The degree of sagging was measured. The improvement in retention was superior to the bundles treated with the control solution (sodium lauryl sulfate). The improvement was expressed by the following formula. D-D'/D x 100 where D is the slackness of the control bundle and D' is the slackness of the compositions A and B.
This is the loosening of the hair strands treated with. All tests were performed twice and the results are the average values. Result

[Table] From the above results, the hair treated with the shampoo according to the present invention showed a 63% (45+18) improvement in retention compared to the hair treated with the conventional product. Therefore, the polymer of the present invention had excellent compatibility with anionic surfactants and also had excellent conditioning effects.

Claims (1)

[Scope of Claims] 1. A composition suitable for cleaning or treating human hair, which has the following formula: -A-Z- () [wherein A is [Formula], and Z is a group B or a group B ₁ , where at least one Z represents a group B ₁ ; the group B is −(CH ₂ ) _t1 −(CHOH) _u −(CH ₂ ) _t2 − (where t ₁ +t ₂ =6, u=0 or 1),
Base B ₁ is However, the nitrogen atom is a group R ₁ having the following formula,
Substituted by one of R ₂ or R ₃ , -(CH ₂ ) _o1 - (O) _q - (CH ₂ ) _o2 - (OH)
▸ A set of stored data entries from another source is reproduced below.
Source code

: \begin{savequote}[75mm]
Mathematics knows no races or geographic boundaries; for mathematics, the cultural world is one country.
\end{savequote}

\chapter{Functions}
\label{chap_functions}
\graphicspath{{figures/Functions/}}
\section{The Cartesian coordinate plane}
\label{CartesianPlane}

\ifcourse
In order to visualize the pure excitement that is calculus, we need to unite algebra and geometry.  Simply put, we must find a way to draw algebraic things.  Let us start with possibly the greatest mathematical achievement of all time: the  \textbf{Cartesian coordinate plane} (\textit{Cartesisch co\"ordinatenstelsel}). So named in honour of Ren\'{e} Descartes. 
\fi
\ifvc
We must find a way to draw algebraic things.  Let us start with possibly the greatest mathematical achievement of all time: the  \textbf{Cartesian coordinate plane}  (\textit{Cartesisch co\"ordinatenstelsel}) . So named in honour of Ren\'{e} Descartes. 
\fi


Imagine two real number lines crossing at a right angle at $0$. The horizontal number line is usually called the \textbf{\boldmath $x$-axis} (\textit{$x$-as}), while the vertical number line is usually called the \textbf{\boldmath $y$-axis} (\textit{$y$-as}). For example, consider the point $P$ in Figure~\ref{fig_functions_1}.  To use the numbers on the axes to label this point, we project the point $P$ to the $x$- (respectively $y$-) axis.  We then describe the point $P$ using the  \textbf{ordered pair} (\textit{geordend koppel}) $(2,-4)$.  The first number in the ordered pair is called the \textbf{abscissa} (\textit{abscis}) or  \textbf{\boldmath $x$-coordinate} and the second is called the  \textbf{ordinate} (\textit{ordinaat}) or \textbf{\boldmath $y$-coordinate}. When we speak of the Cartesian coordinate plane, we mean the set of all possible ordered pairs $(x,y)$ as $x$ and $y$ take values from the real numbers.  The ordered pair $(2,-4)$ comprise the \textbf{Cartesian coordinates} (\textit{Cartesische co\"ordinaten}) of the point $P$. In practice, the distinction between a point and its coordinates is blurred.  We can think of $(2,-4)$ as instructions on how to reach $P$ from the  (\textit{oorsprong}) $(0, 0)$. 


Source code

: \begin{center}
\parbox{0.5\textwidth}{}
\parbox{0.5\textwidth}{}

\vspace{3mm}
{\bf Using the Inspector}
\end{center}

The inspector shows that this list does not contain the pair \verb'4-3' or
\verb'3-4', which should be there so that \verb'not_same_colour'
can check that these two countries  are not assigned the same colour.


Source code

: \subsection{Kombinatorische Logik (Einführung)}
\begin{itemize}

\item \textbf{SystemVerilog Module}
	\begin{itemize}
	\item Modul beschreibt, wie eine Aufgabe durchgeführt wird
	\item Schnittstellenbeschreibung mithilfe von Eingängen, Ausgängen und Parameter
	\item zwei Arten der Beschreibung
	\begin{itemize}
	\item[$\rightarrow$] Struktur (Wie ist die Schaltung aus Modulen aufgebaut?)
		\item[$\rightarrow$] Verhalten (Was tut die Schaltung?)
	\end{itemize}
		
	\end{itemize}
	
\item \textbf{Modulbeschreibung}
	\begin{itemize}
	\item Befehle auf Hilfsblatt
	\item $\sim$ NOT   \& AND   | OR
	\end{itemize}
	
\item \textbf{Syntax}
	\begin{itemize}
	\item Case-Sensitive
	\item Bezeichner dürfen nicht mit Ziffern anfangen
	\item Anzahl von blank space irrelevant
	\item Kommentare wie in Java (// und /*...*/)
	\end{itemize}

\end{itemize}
( _R1 ) -(CH ₂ ) _o5 -COOH (R ₃ ) However, formula (R), (R ₁ ), (R ₂ ) and (R ₃ )
, (m ₁ +m ₂ +m ₃ +m ₄ ) is 7 or less, each of n ₁ , n ₂ , n ₃ , n ₄ and n ₅ is the same or different and represents an integer from 1 to 3, and P ₁ and P at least one repeating unit having _a molecular weight of 15,000
The following film-forming polymers, or formula B or expression (wherein G is methyl, ethyl or benzyl, Y represents chloride, bromide, iodide, sulfate, mesylate or tosylate anion, and Z ₁ has the meaning of Z quaternized or not) at least one quaternary ammonium salt having the formula or expression (In the formula, Z ₂ is the same as the definition of Z in the formula.)
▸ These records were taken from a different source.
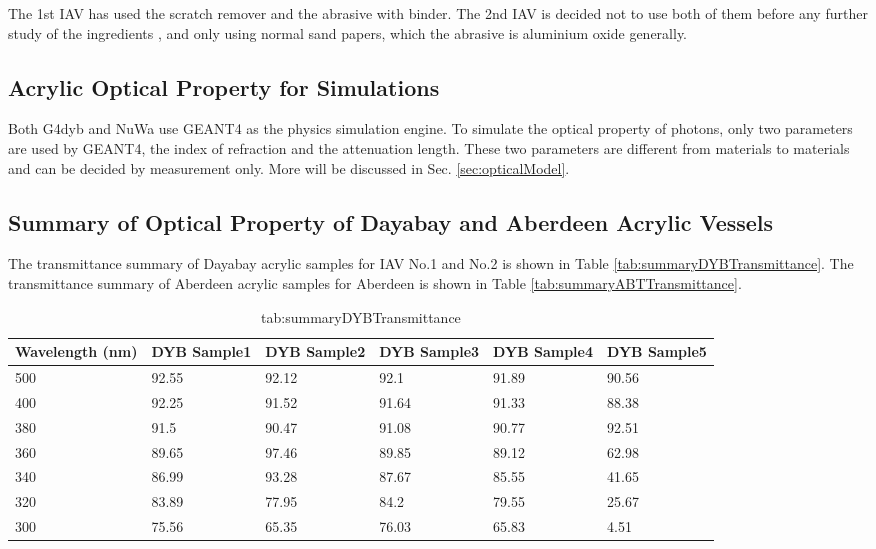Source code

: The 1st IAV has used the scratch remover and the abrasive with binder. The 2nd
IAV is decided not to use both of them before any further study of the ingredients
, and only using normal sand papers, which the abrasive is aluminium oxide generally. 


\subsection {Acrylic Optical Property for Simulations}

Both G4dyb and NuWa use GEANT4 as the physics simulation engine.
To simulate the optical property of photons, only two parameters are used
by GEANT4, the index of refraction and the attenuation length. These two
parameters are different from materials to materials and can be decided
by measurement only.
More will be discussed in Sec. \ref{sec:opticalModel}.

\subsection {Summary of Optical Property of Dayabay and Aberdeen Acrylic Vessels}

The transmittance summary of Dayabay acrylic samples for IAV No.1 and No.2 is shown in Table \ref{tab:summaryDYBTransmittance}.
The transmittance summary of Aberdeen acrylic samples for Aberdeen is shown in Table \ref{tab:summaryABTTransmittance}.


\begin{table}
\centering
\caption{tab:summaryDYBTransmittance}
\label{tab:}
\begin{tabular}{lp{1.5cm}p{1.5cm}p{1.5cm}p{1.5cm}p{1.5cm}}
\hline
Wavelength (nm) & DYB Sample1 & DYB Sample2 & DYB Sample3 & DYB Sample4 & DYB Sample5 \\
\hline
\hline
500 & 92.55 &  92.12 &  92.1  &  91.89 &  90.56 \\
400 & 92.25 &  91.52 &  91.64 &  91.33 &  88.38 \\
380 & 91.5  &  90.47 &  91.08 &  90.77 &  92.51 \\
360 & 89.65 &  97.46 &  89.85 &  89.12 &  62.98 \\
340 & 86.99 &  93.28 &  87.67 &  85.55 &  41.65 \\
320 & 83.89 &  77.95 &  84.2  &  79.55 &  25.67 \\
300 & 75.56 &  65.35 &  76.03 &  65.83 &  4.51  \\
\hline
\end{tabular}
\end{table}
at least one amine oxide or di having the formula -A-Z ₃ - () where A is a mixed group of [Formula] and [Formula], and Z ₃ is a betaylation group of B, B ₁ and B ₁ is the unit obtained by
or Z ₃ is a unit obtained by betaination of B ₁ and B ₁ , with the proviso that at least one Z ₃ is a unit obtained by betaination of B ₁ or and a carrier or diluent that can be used.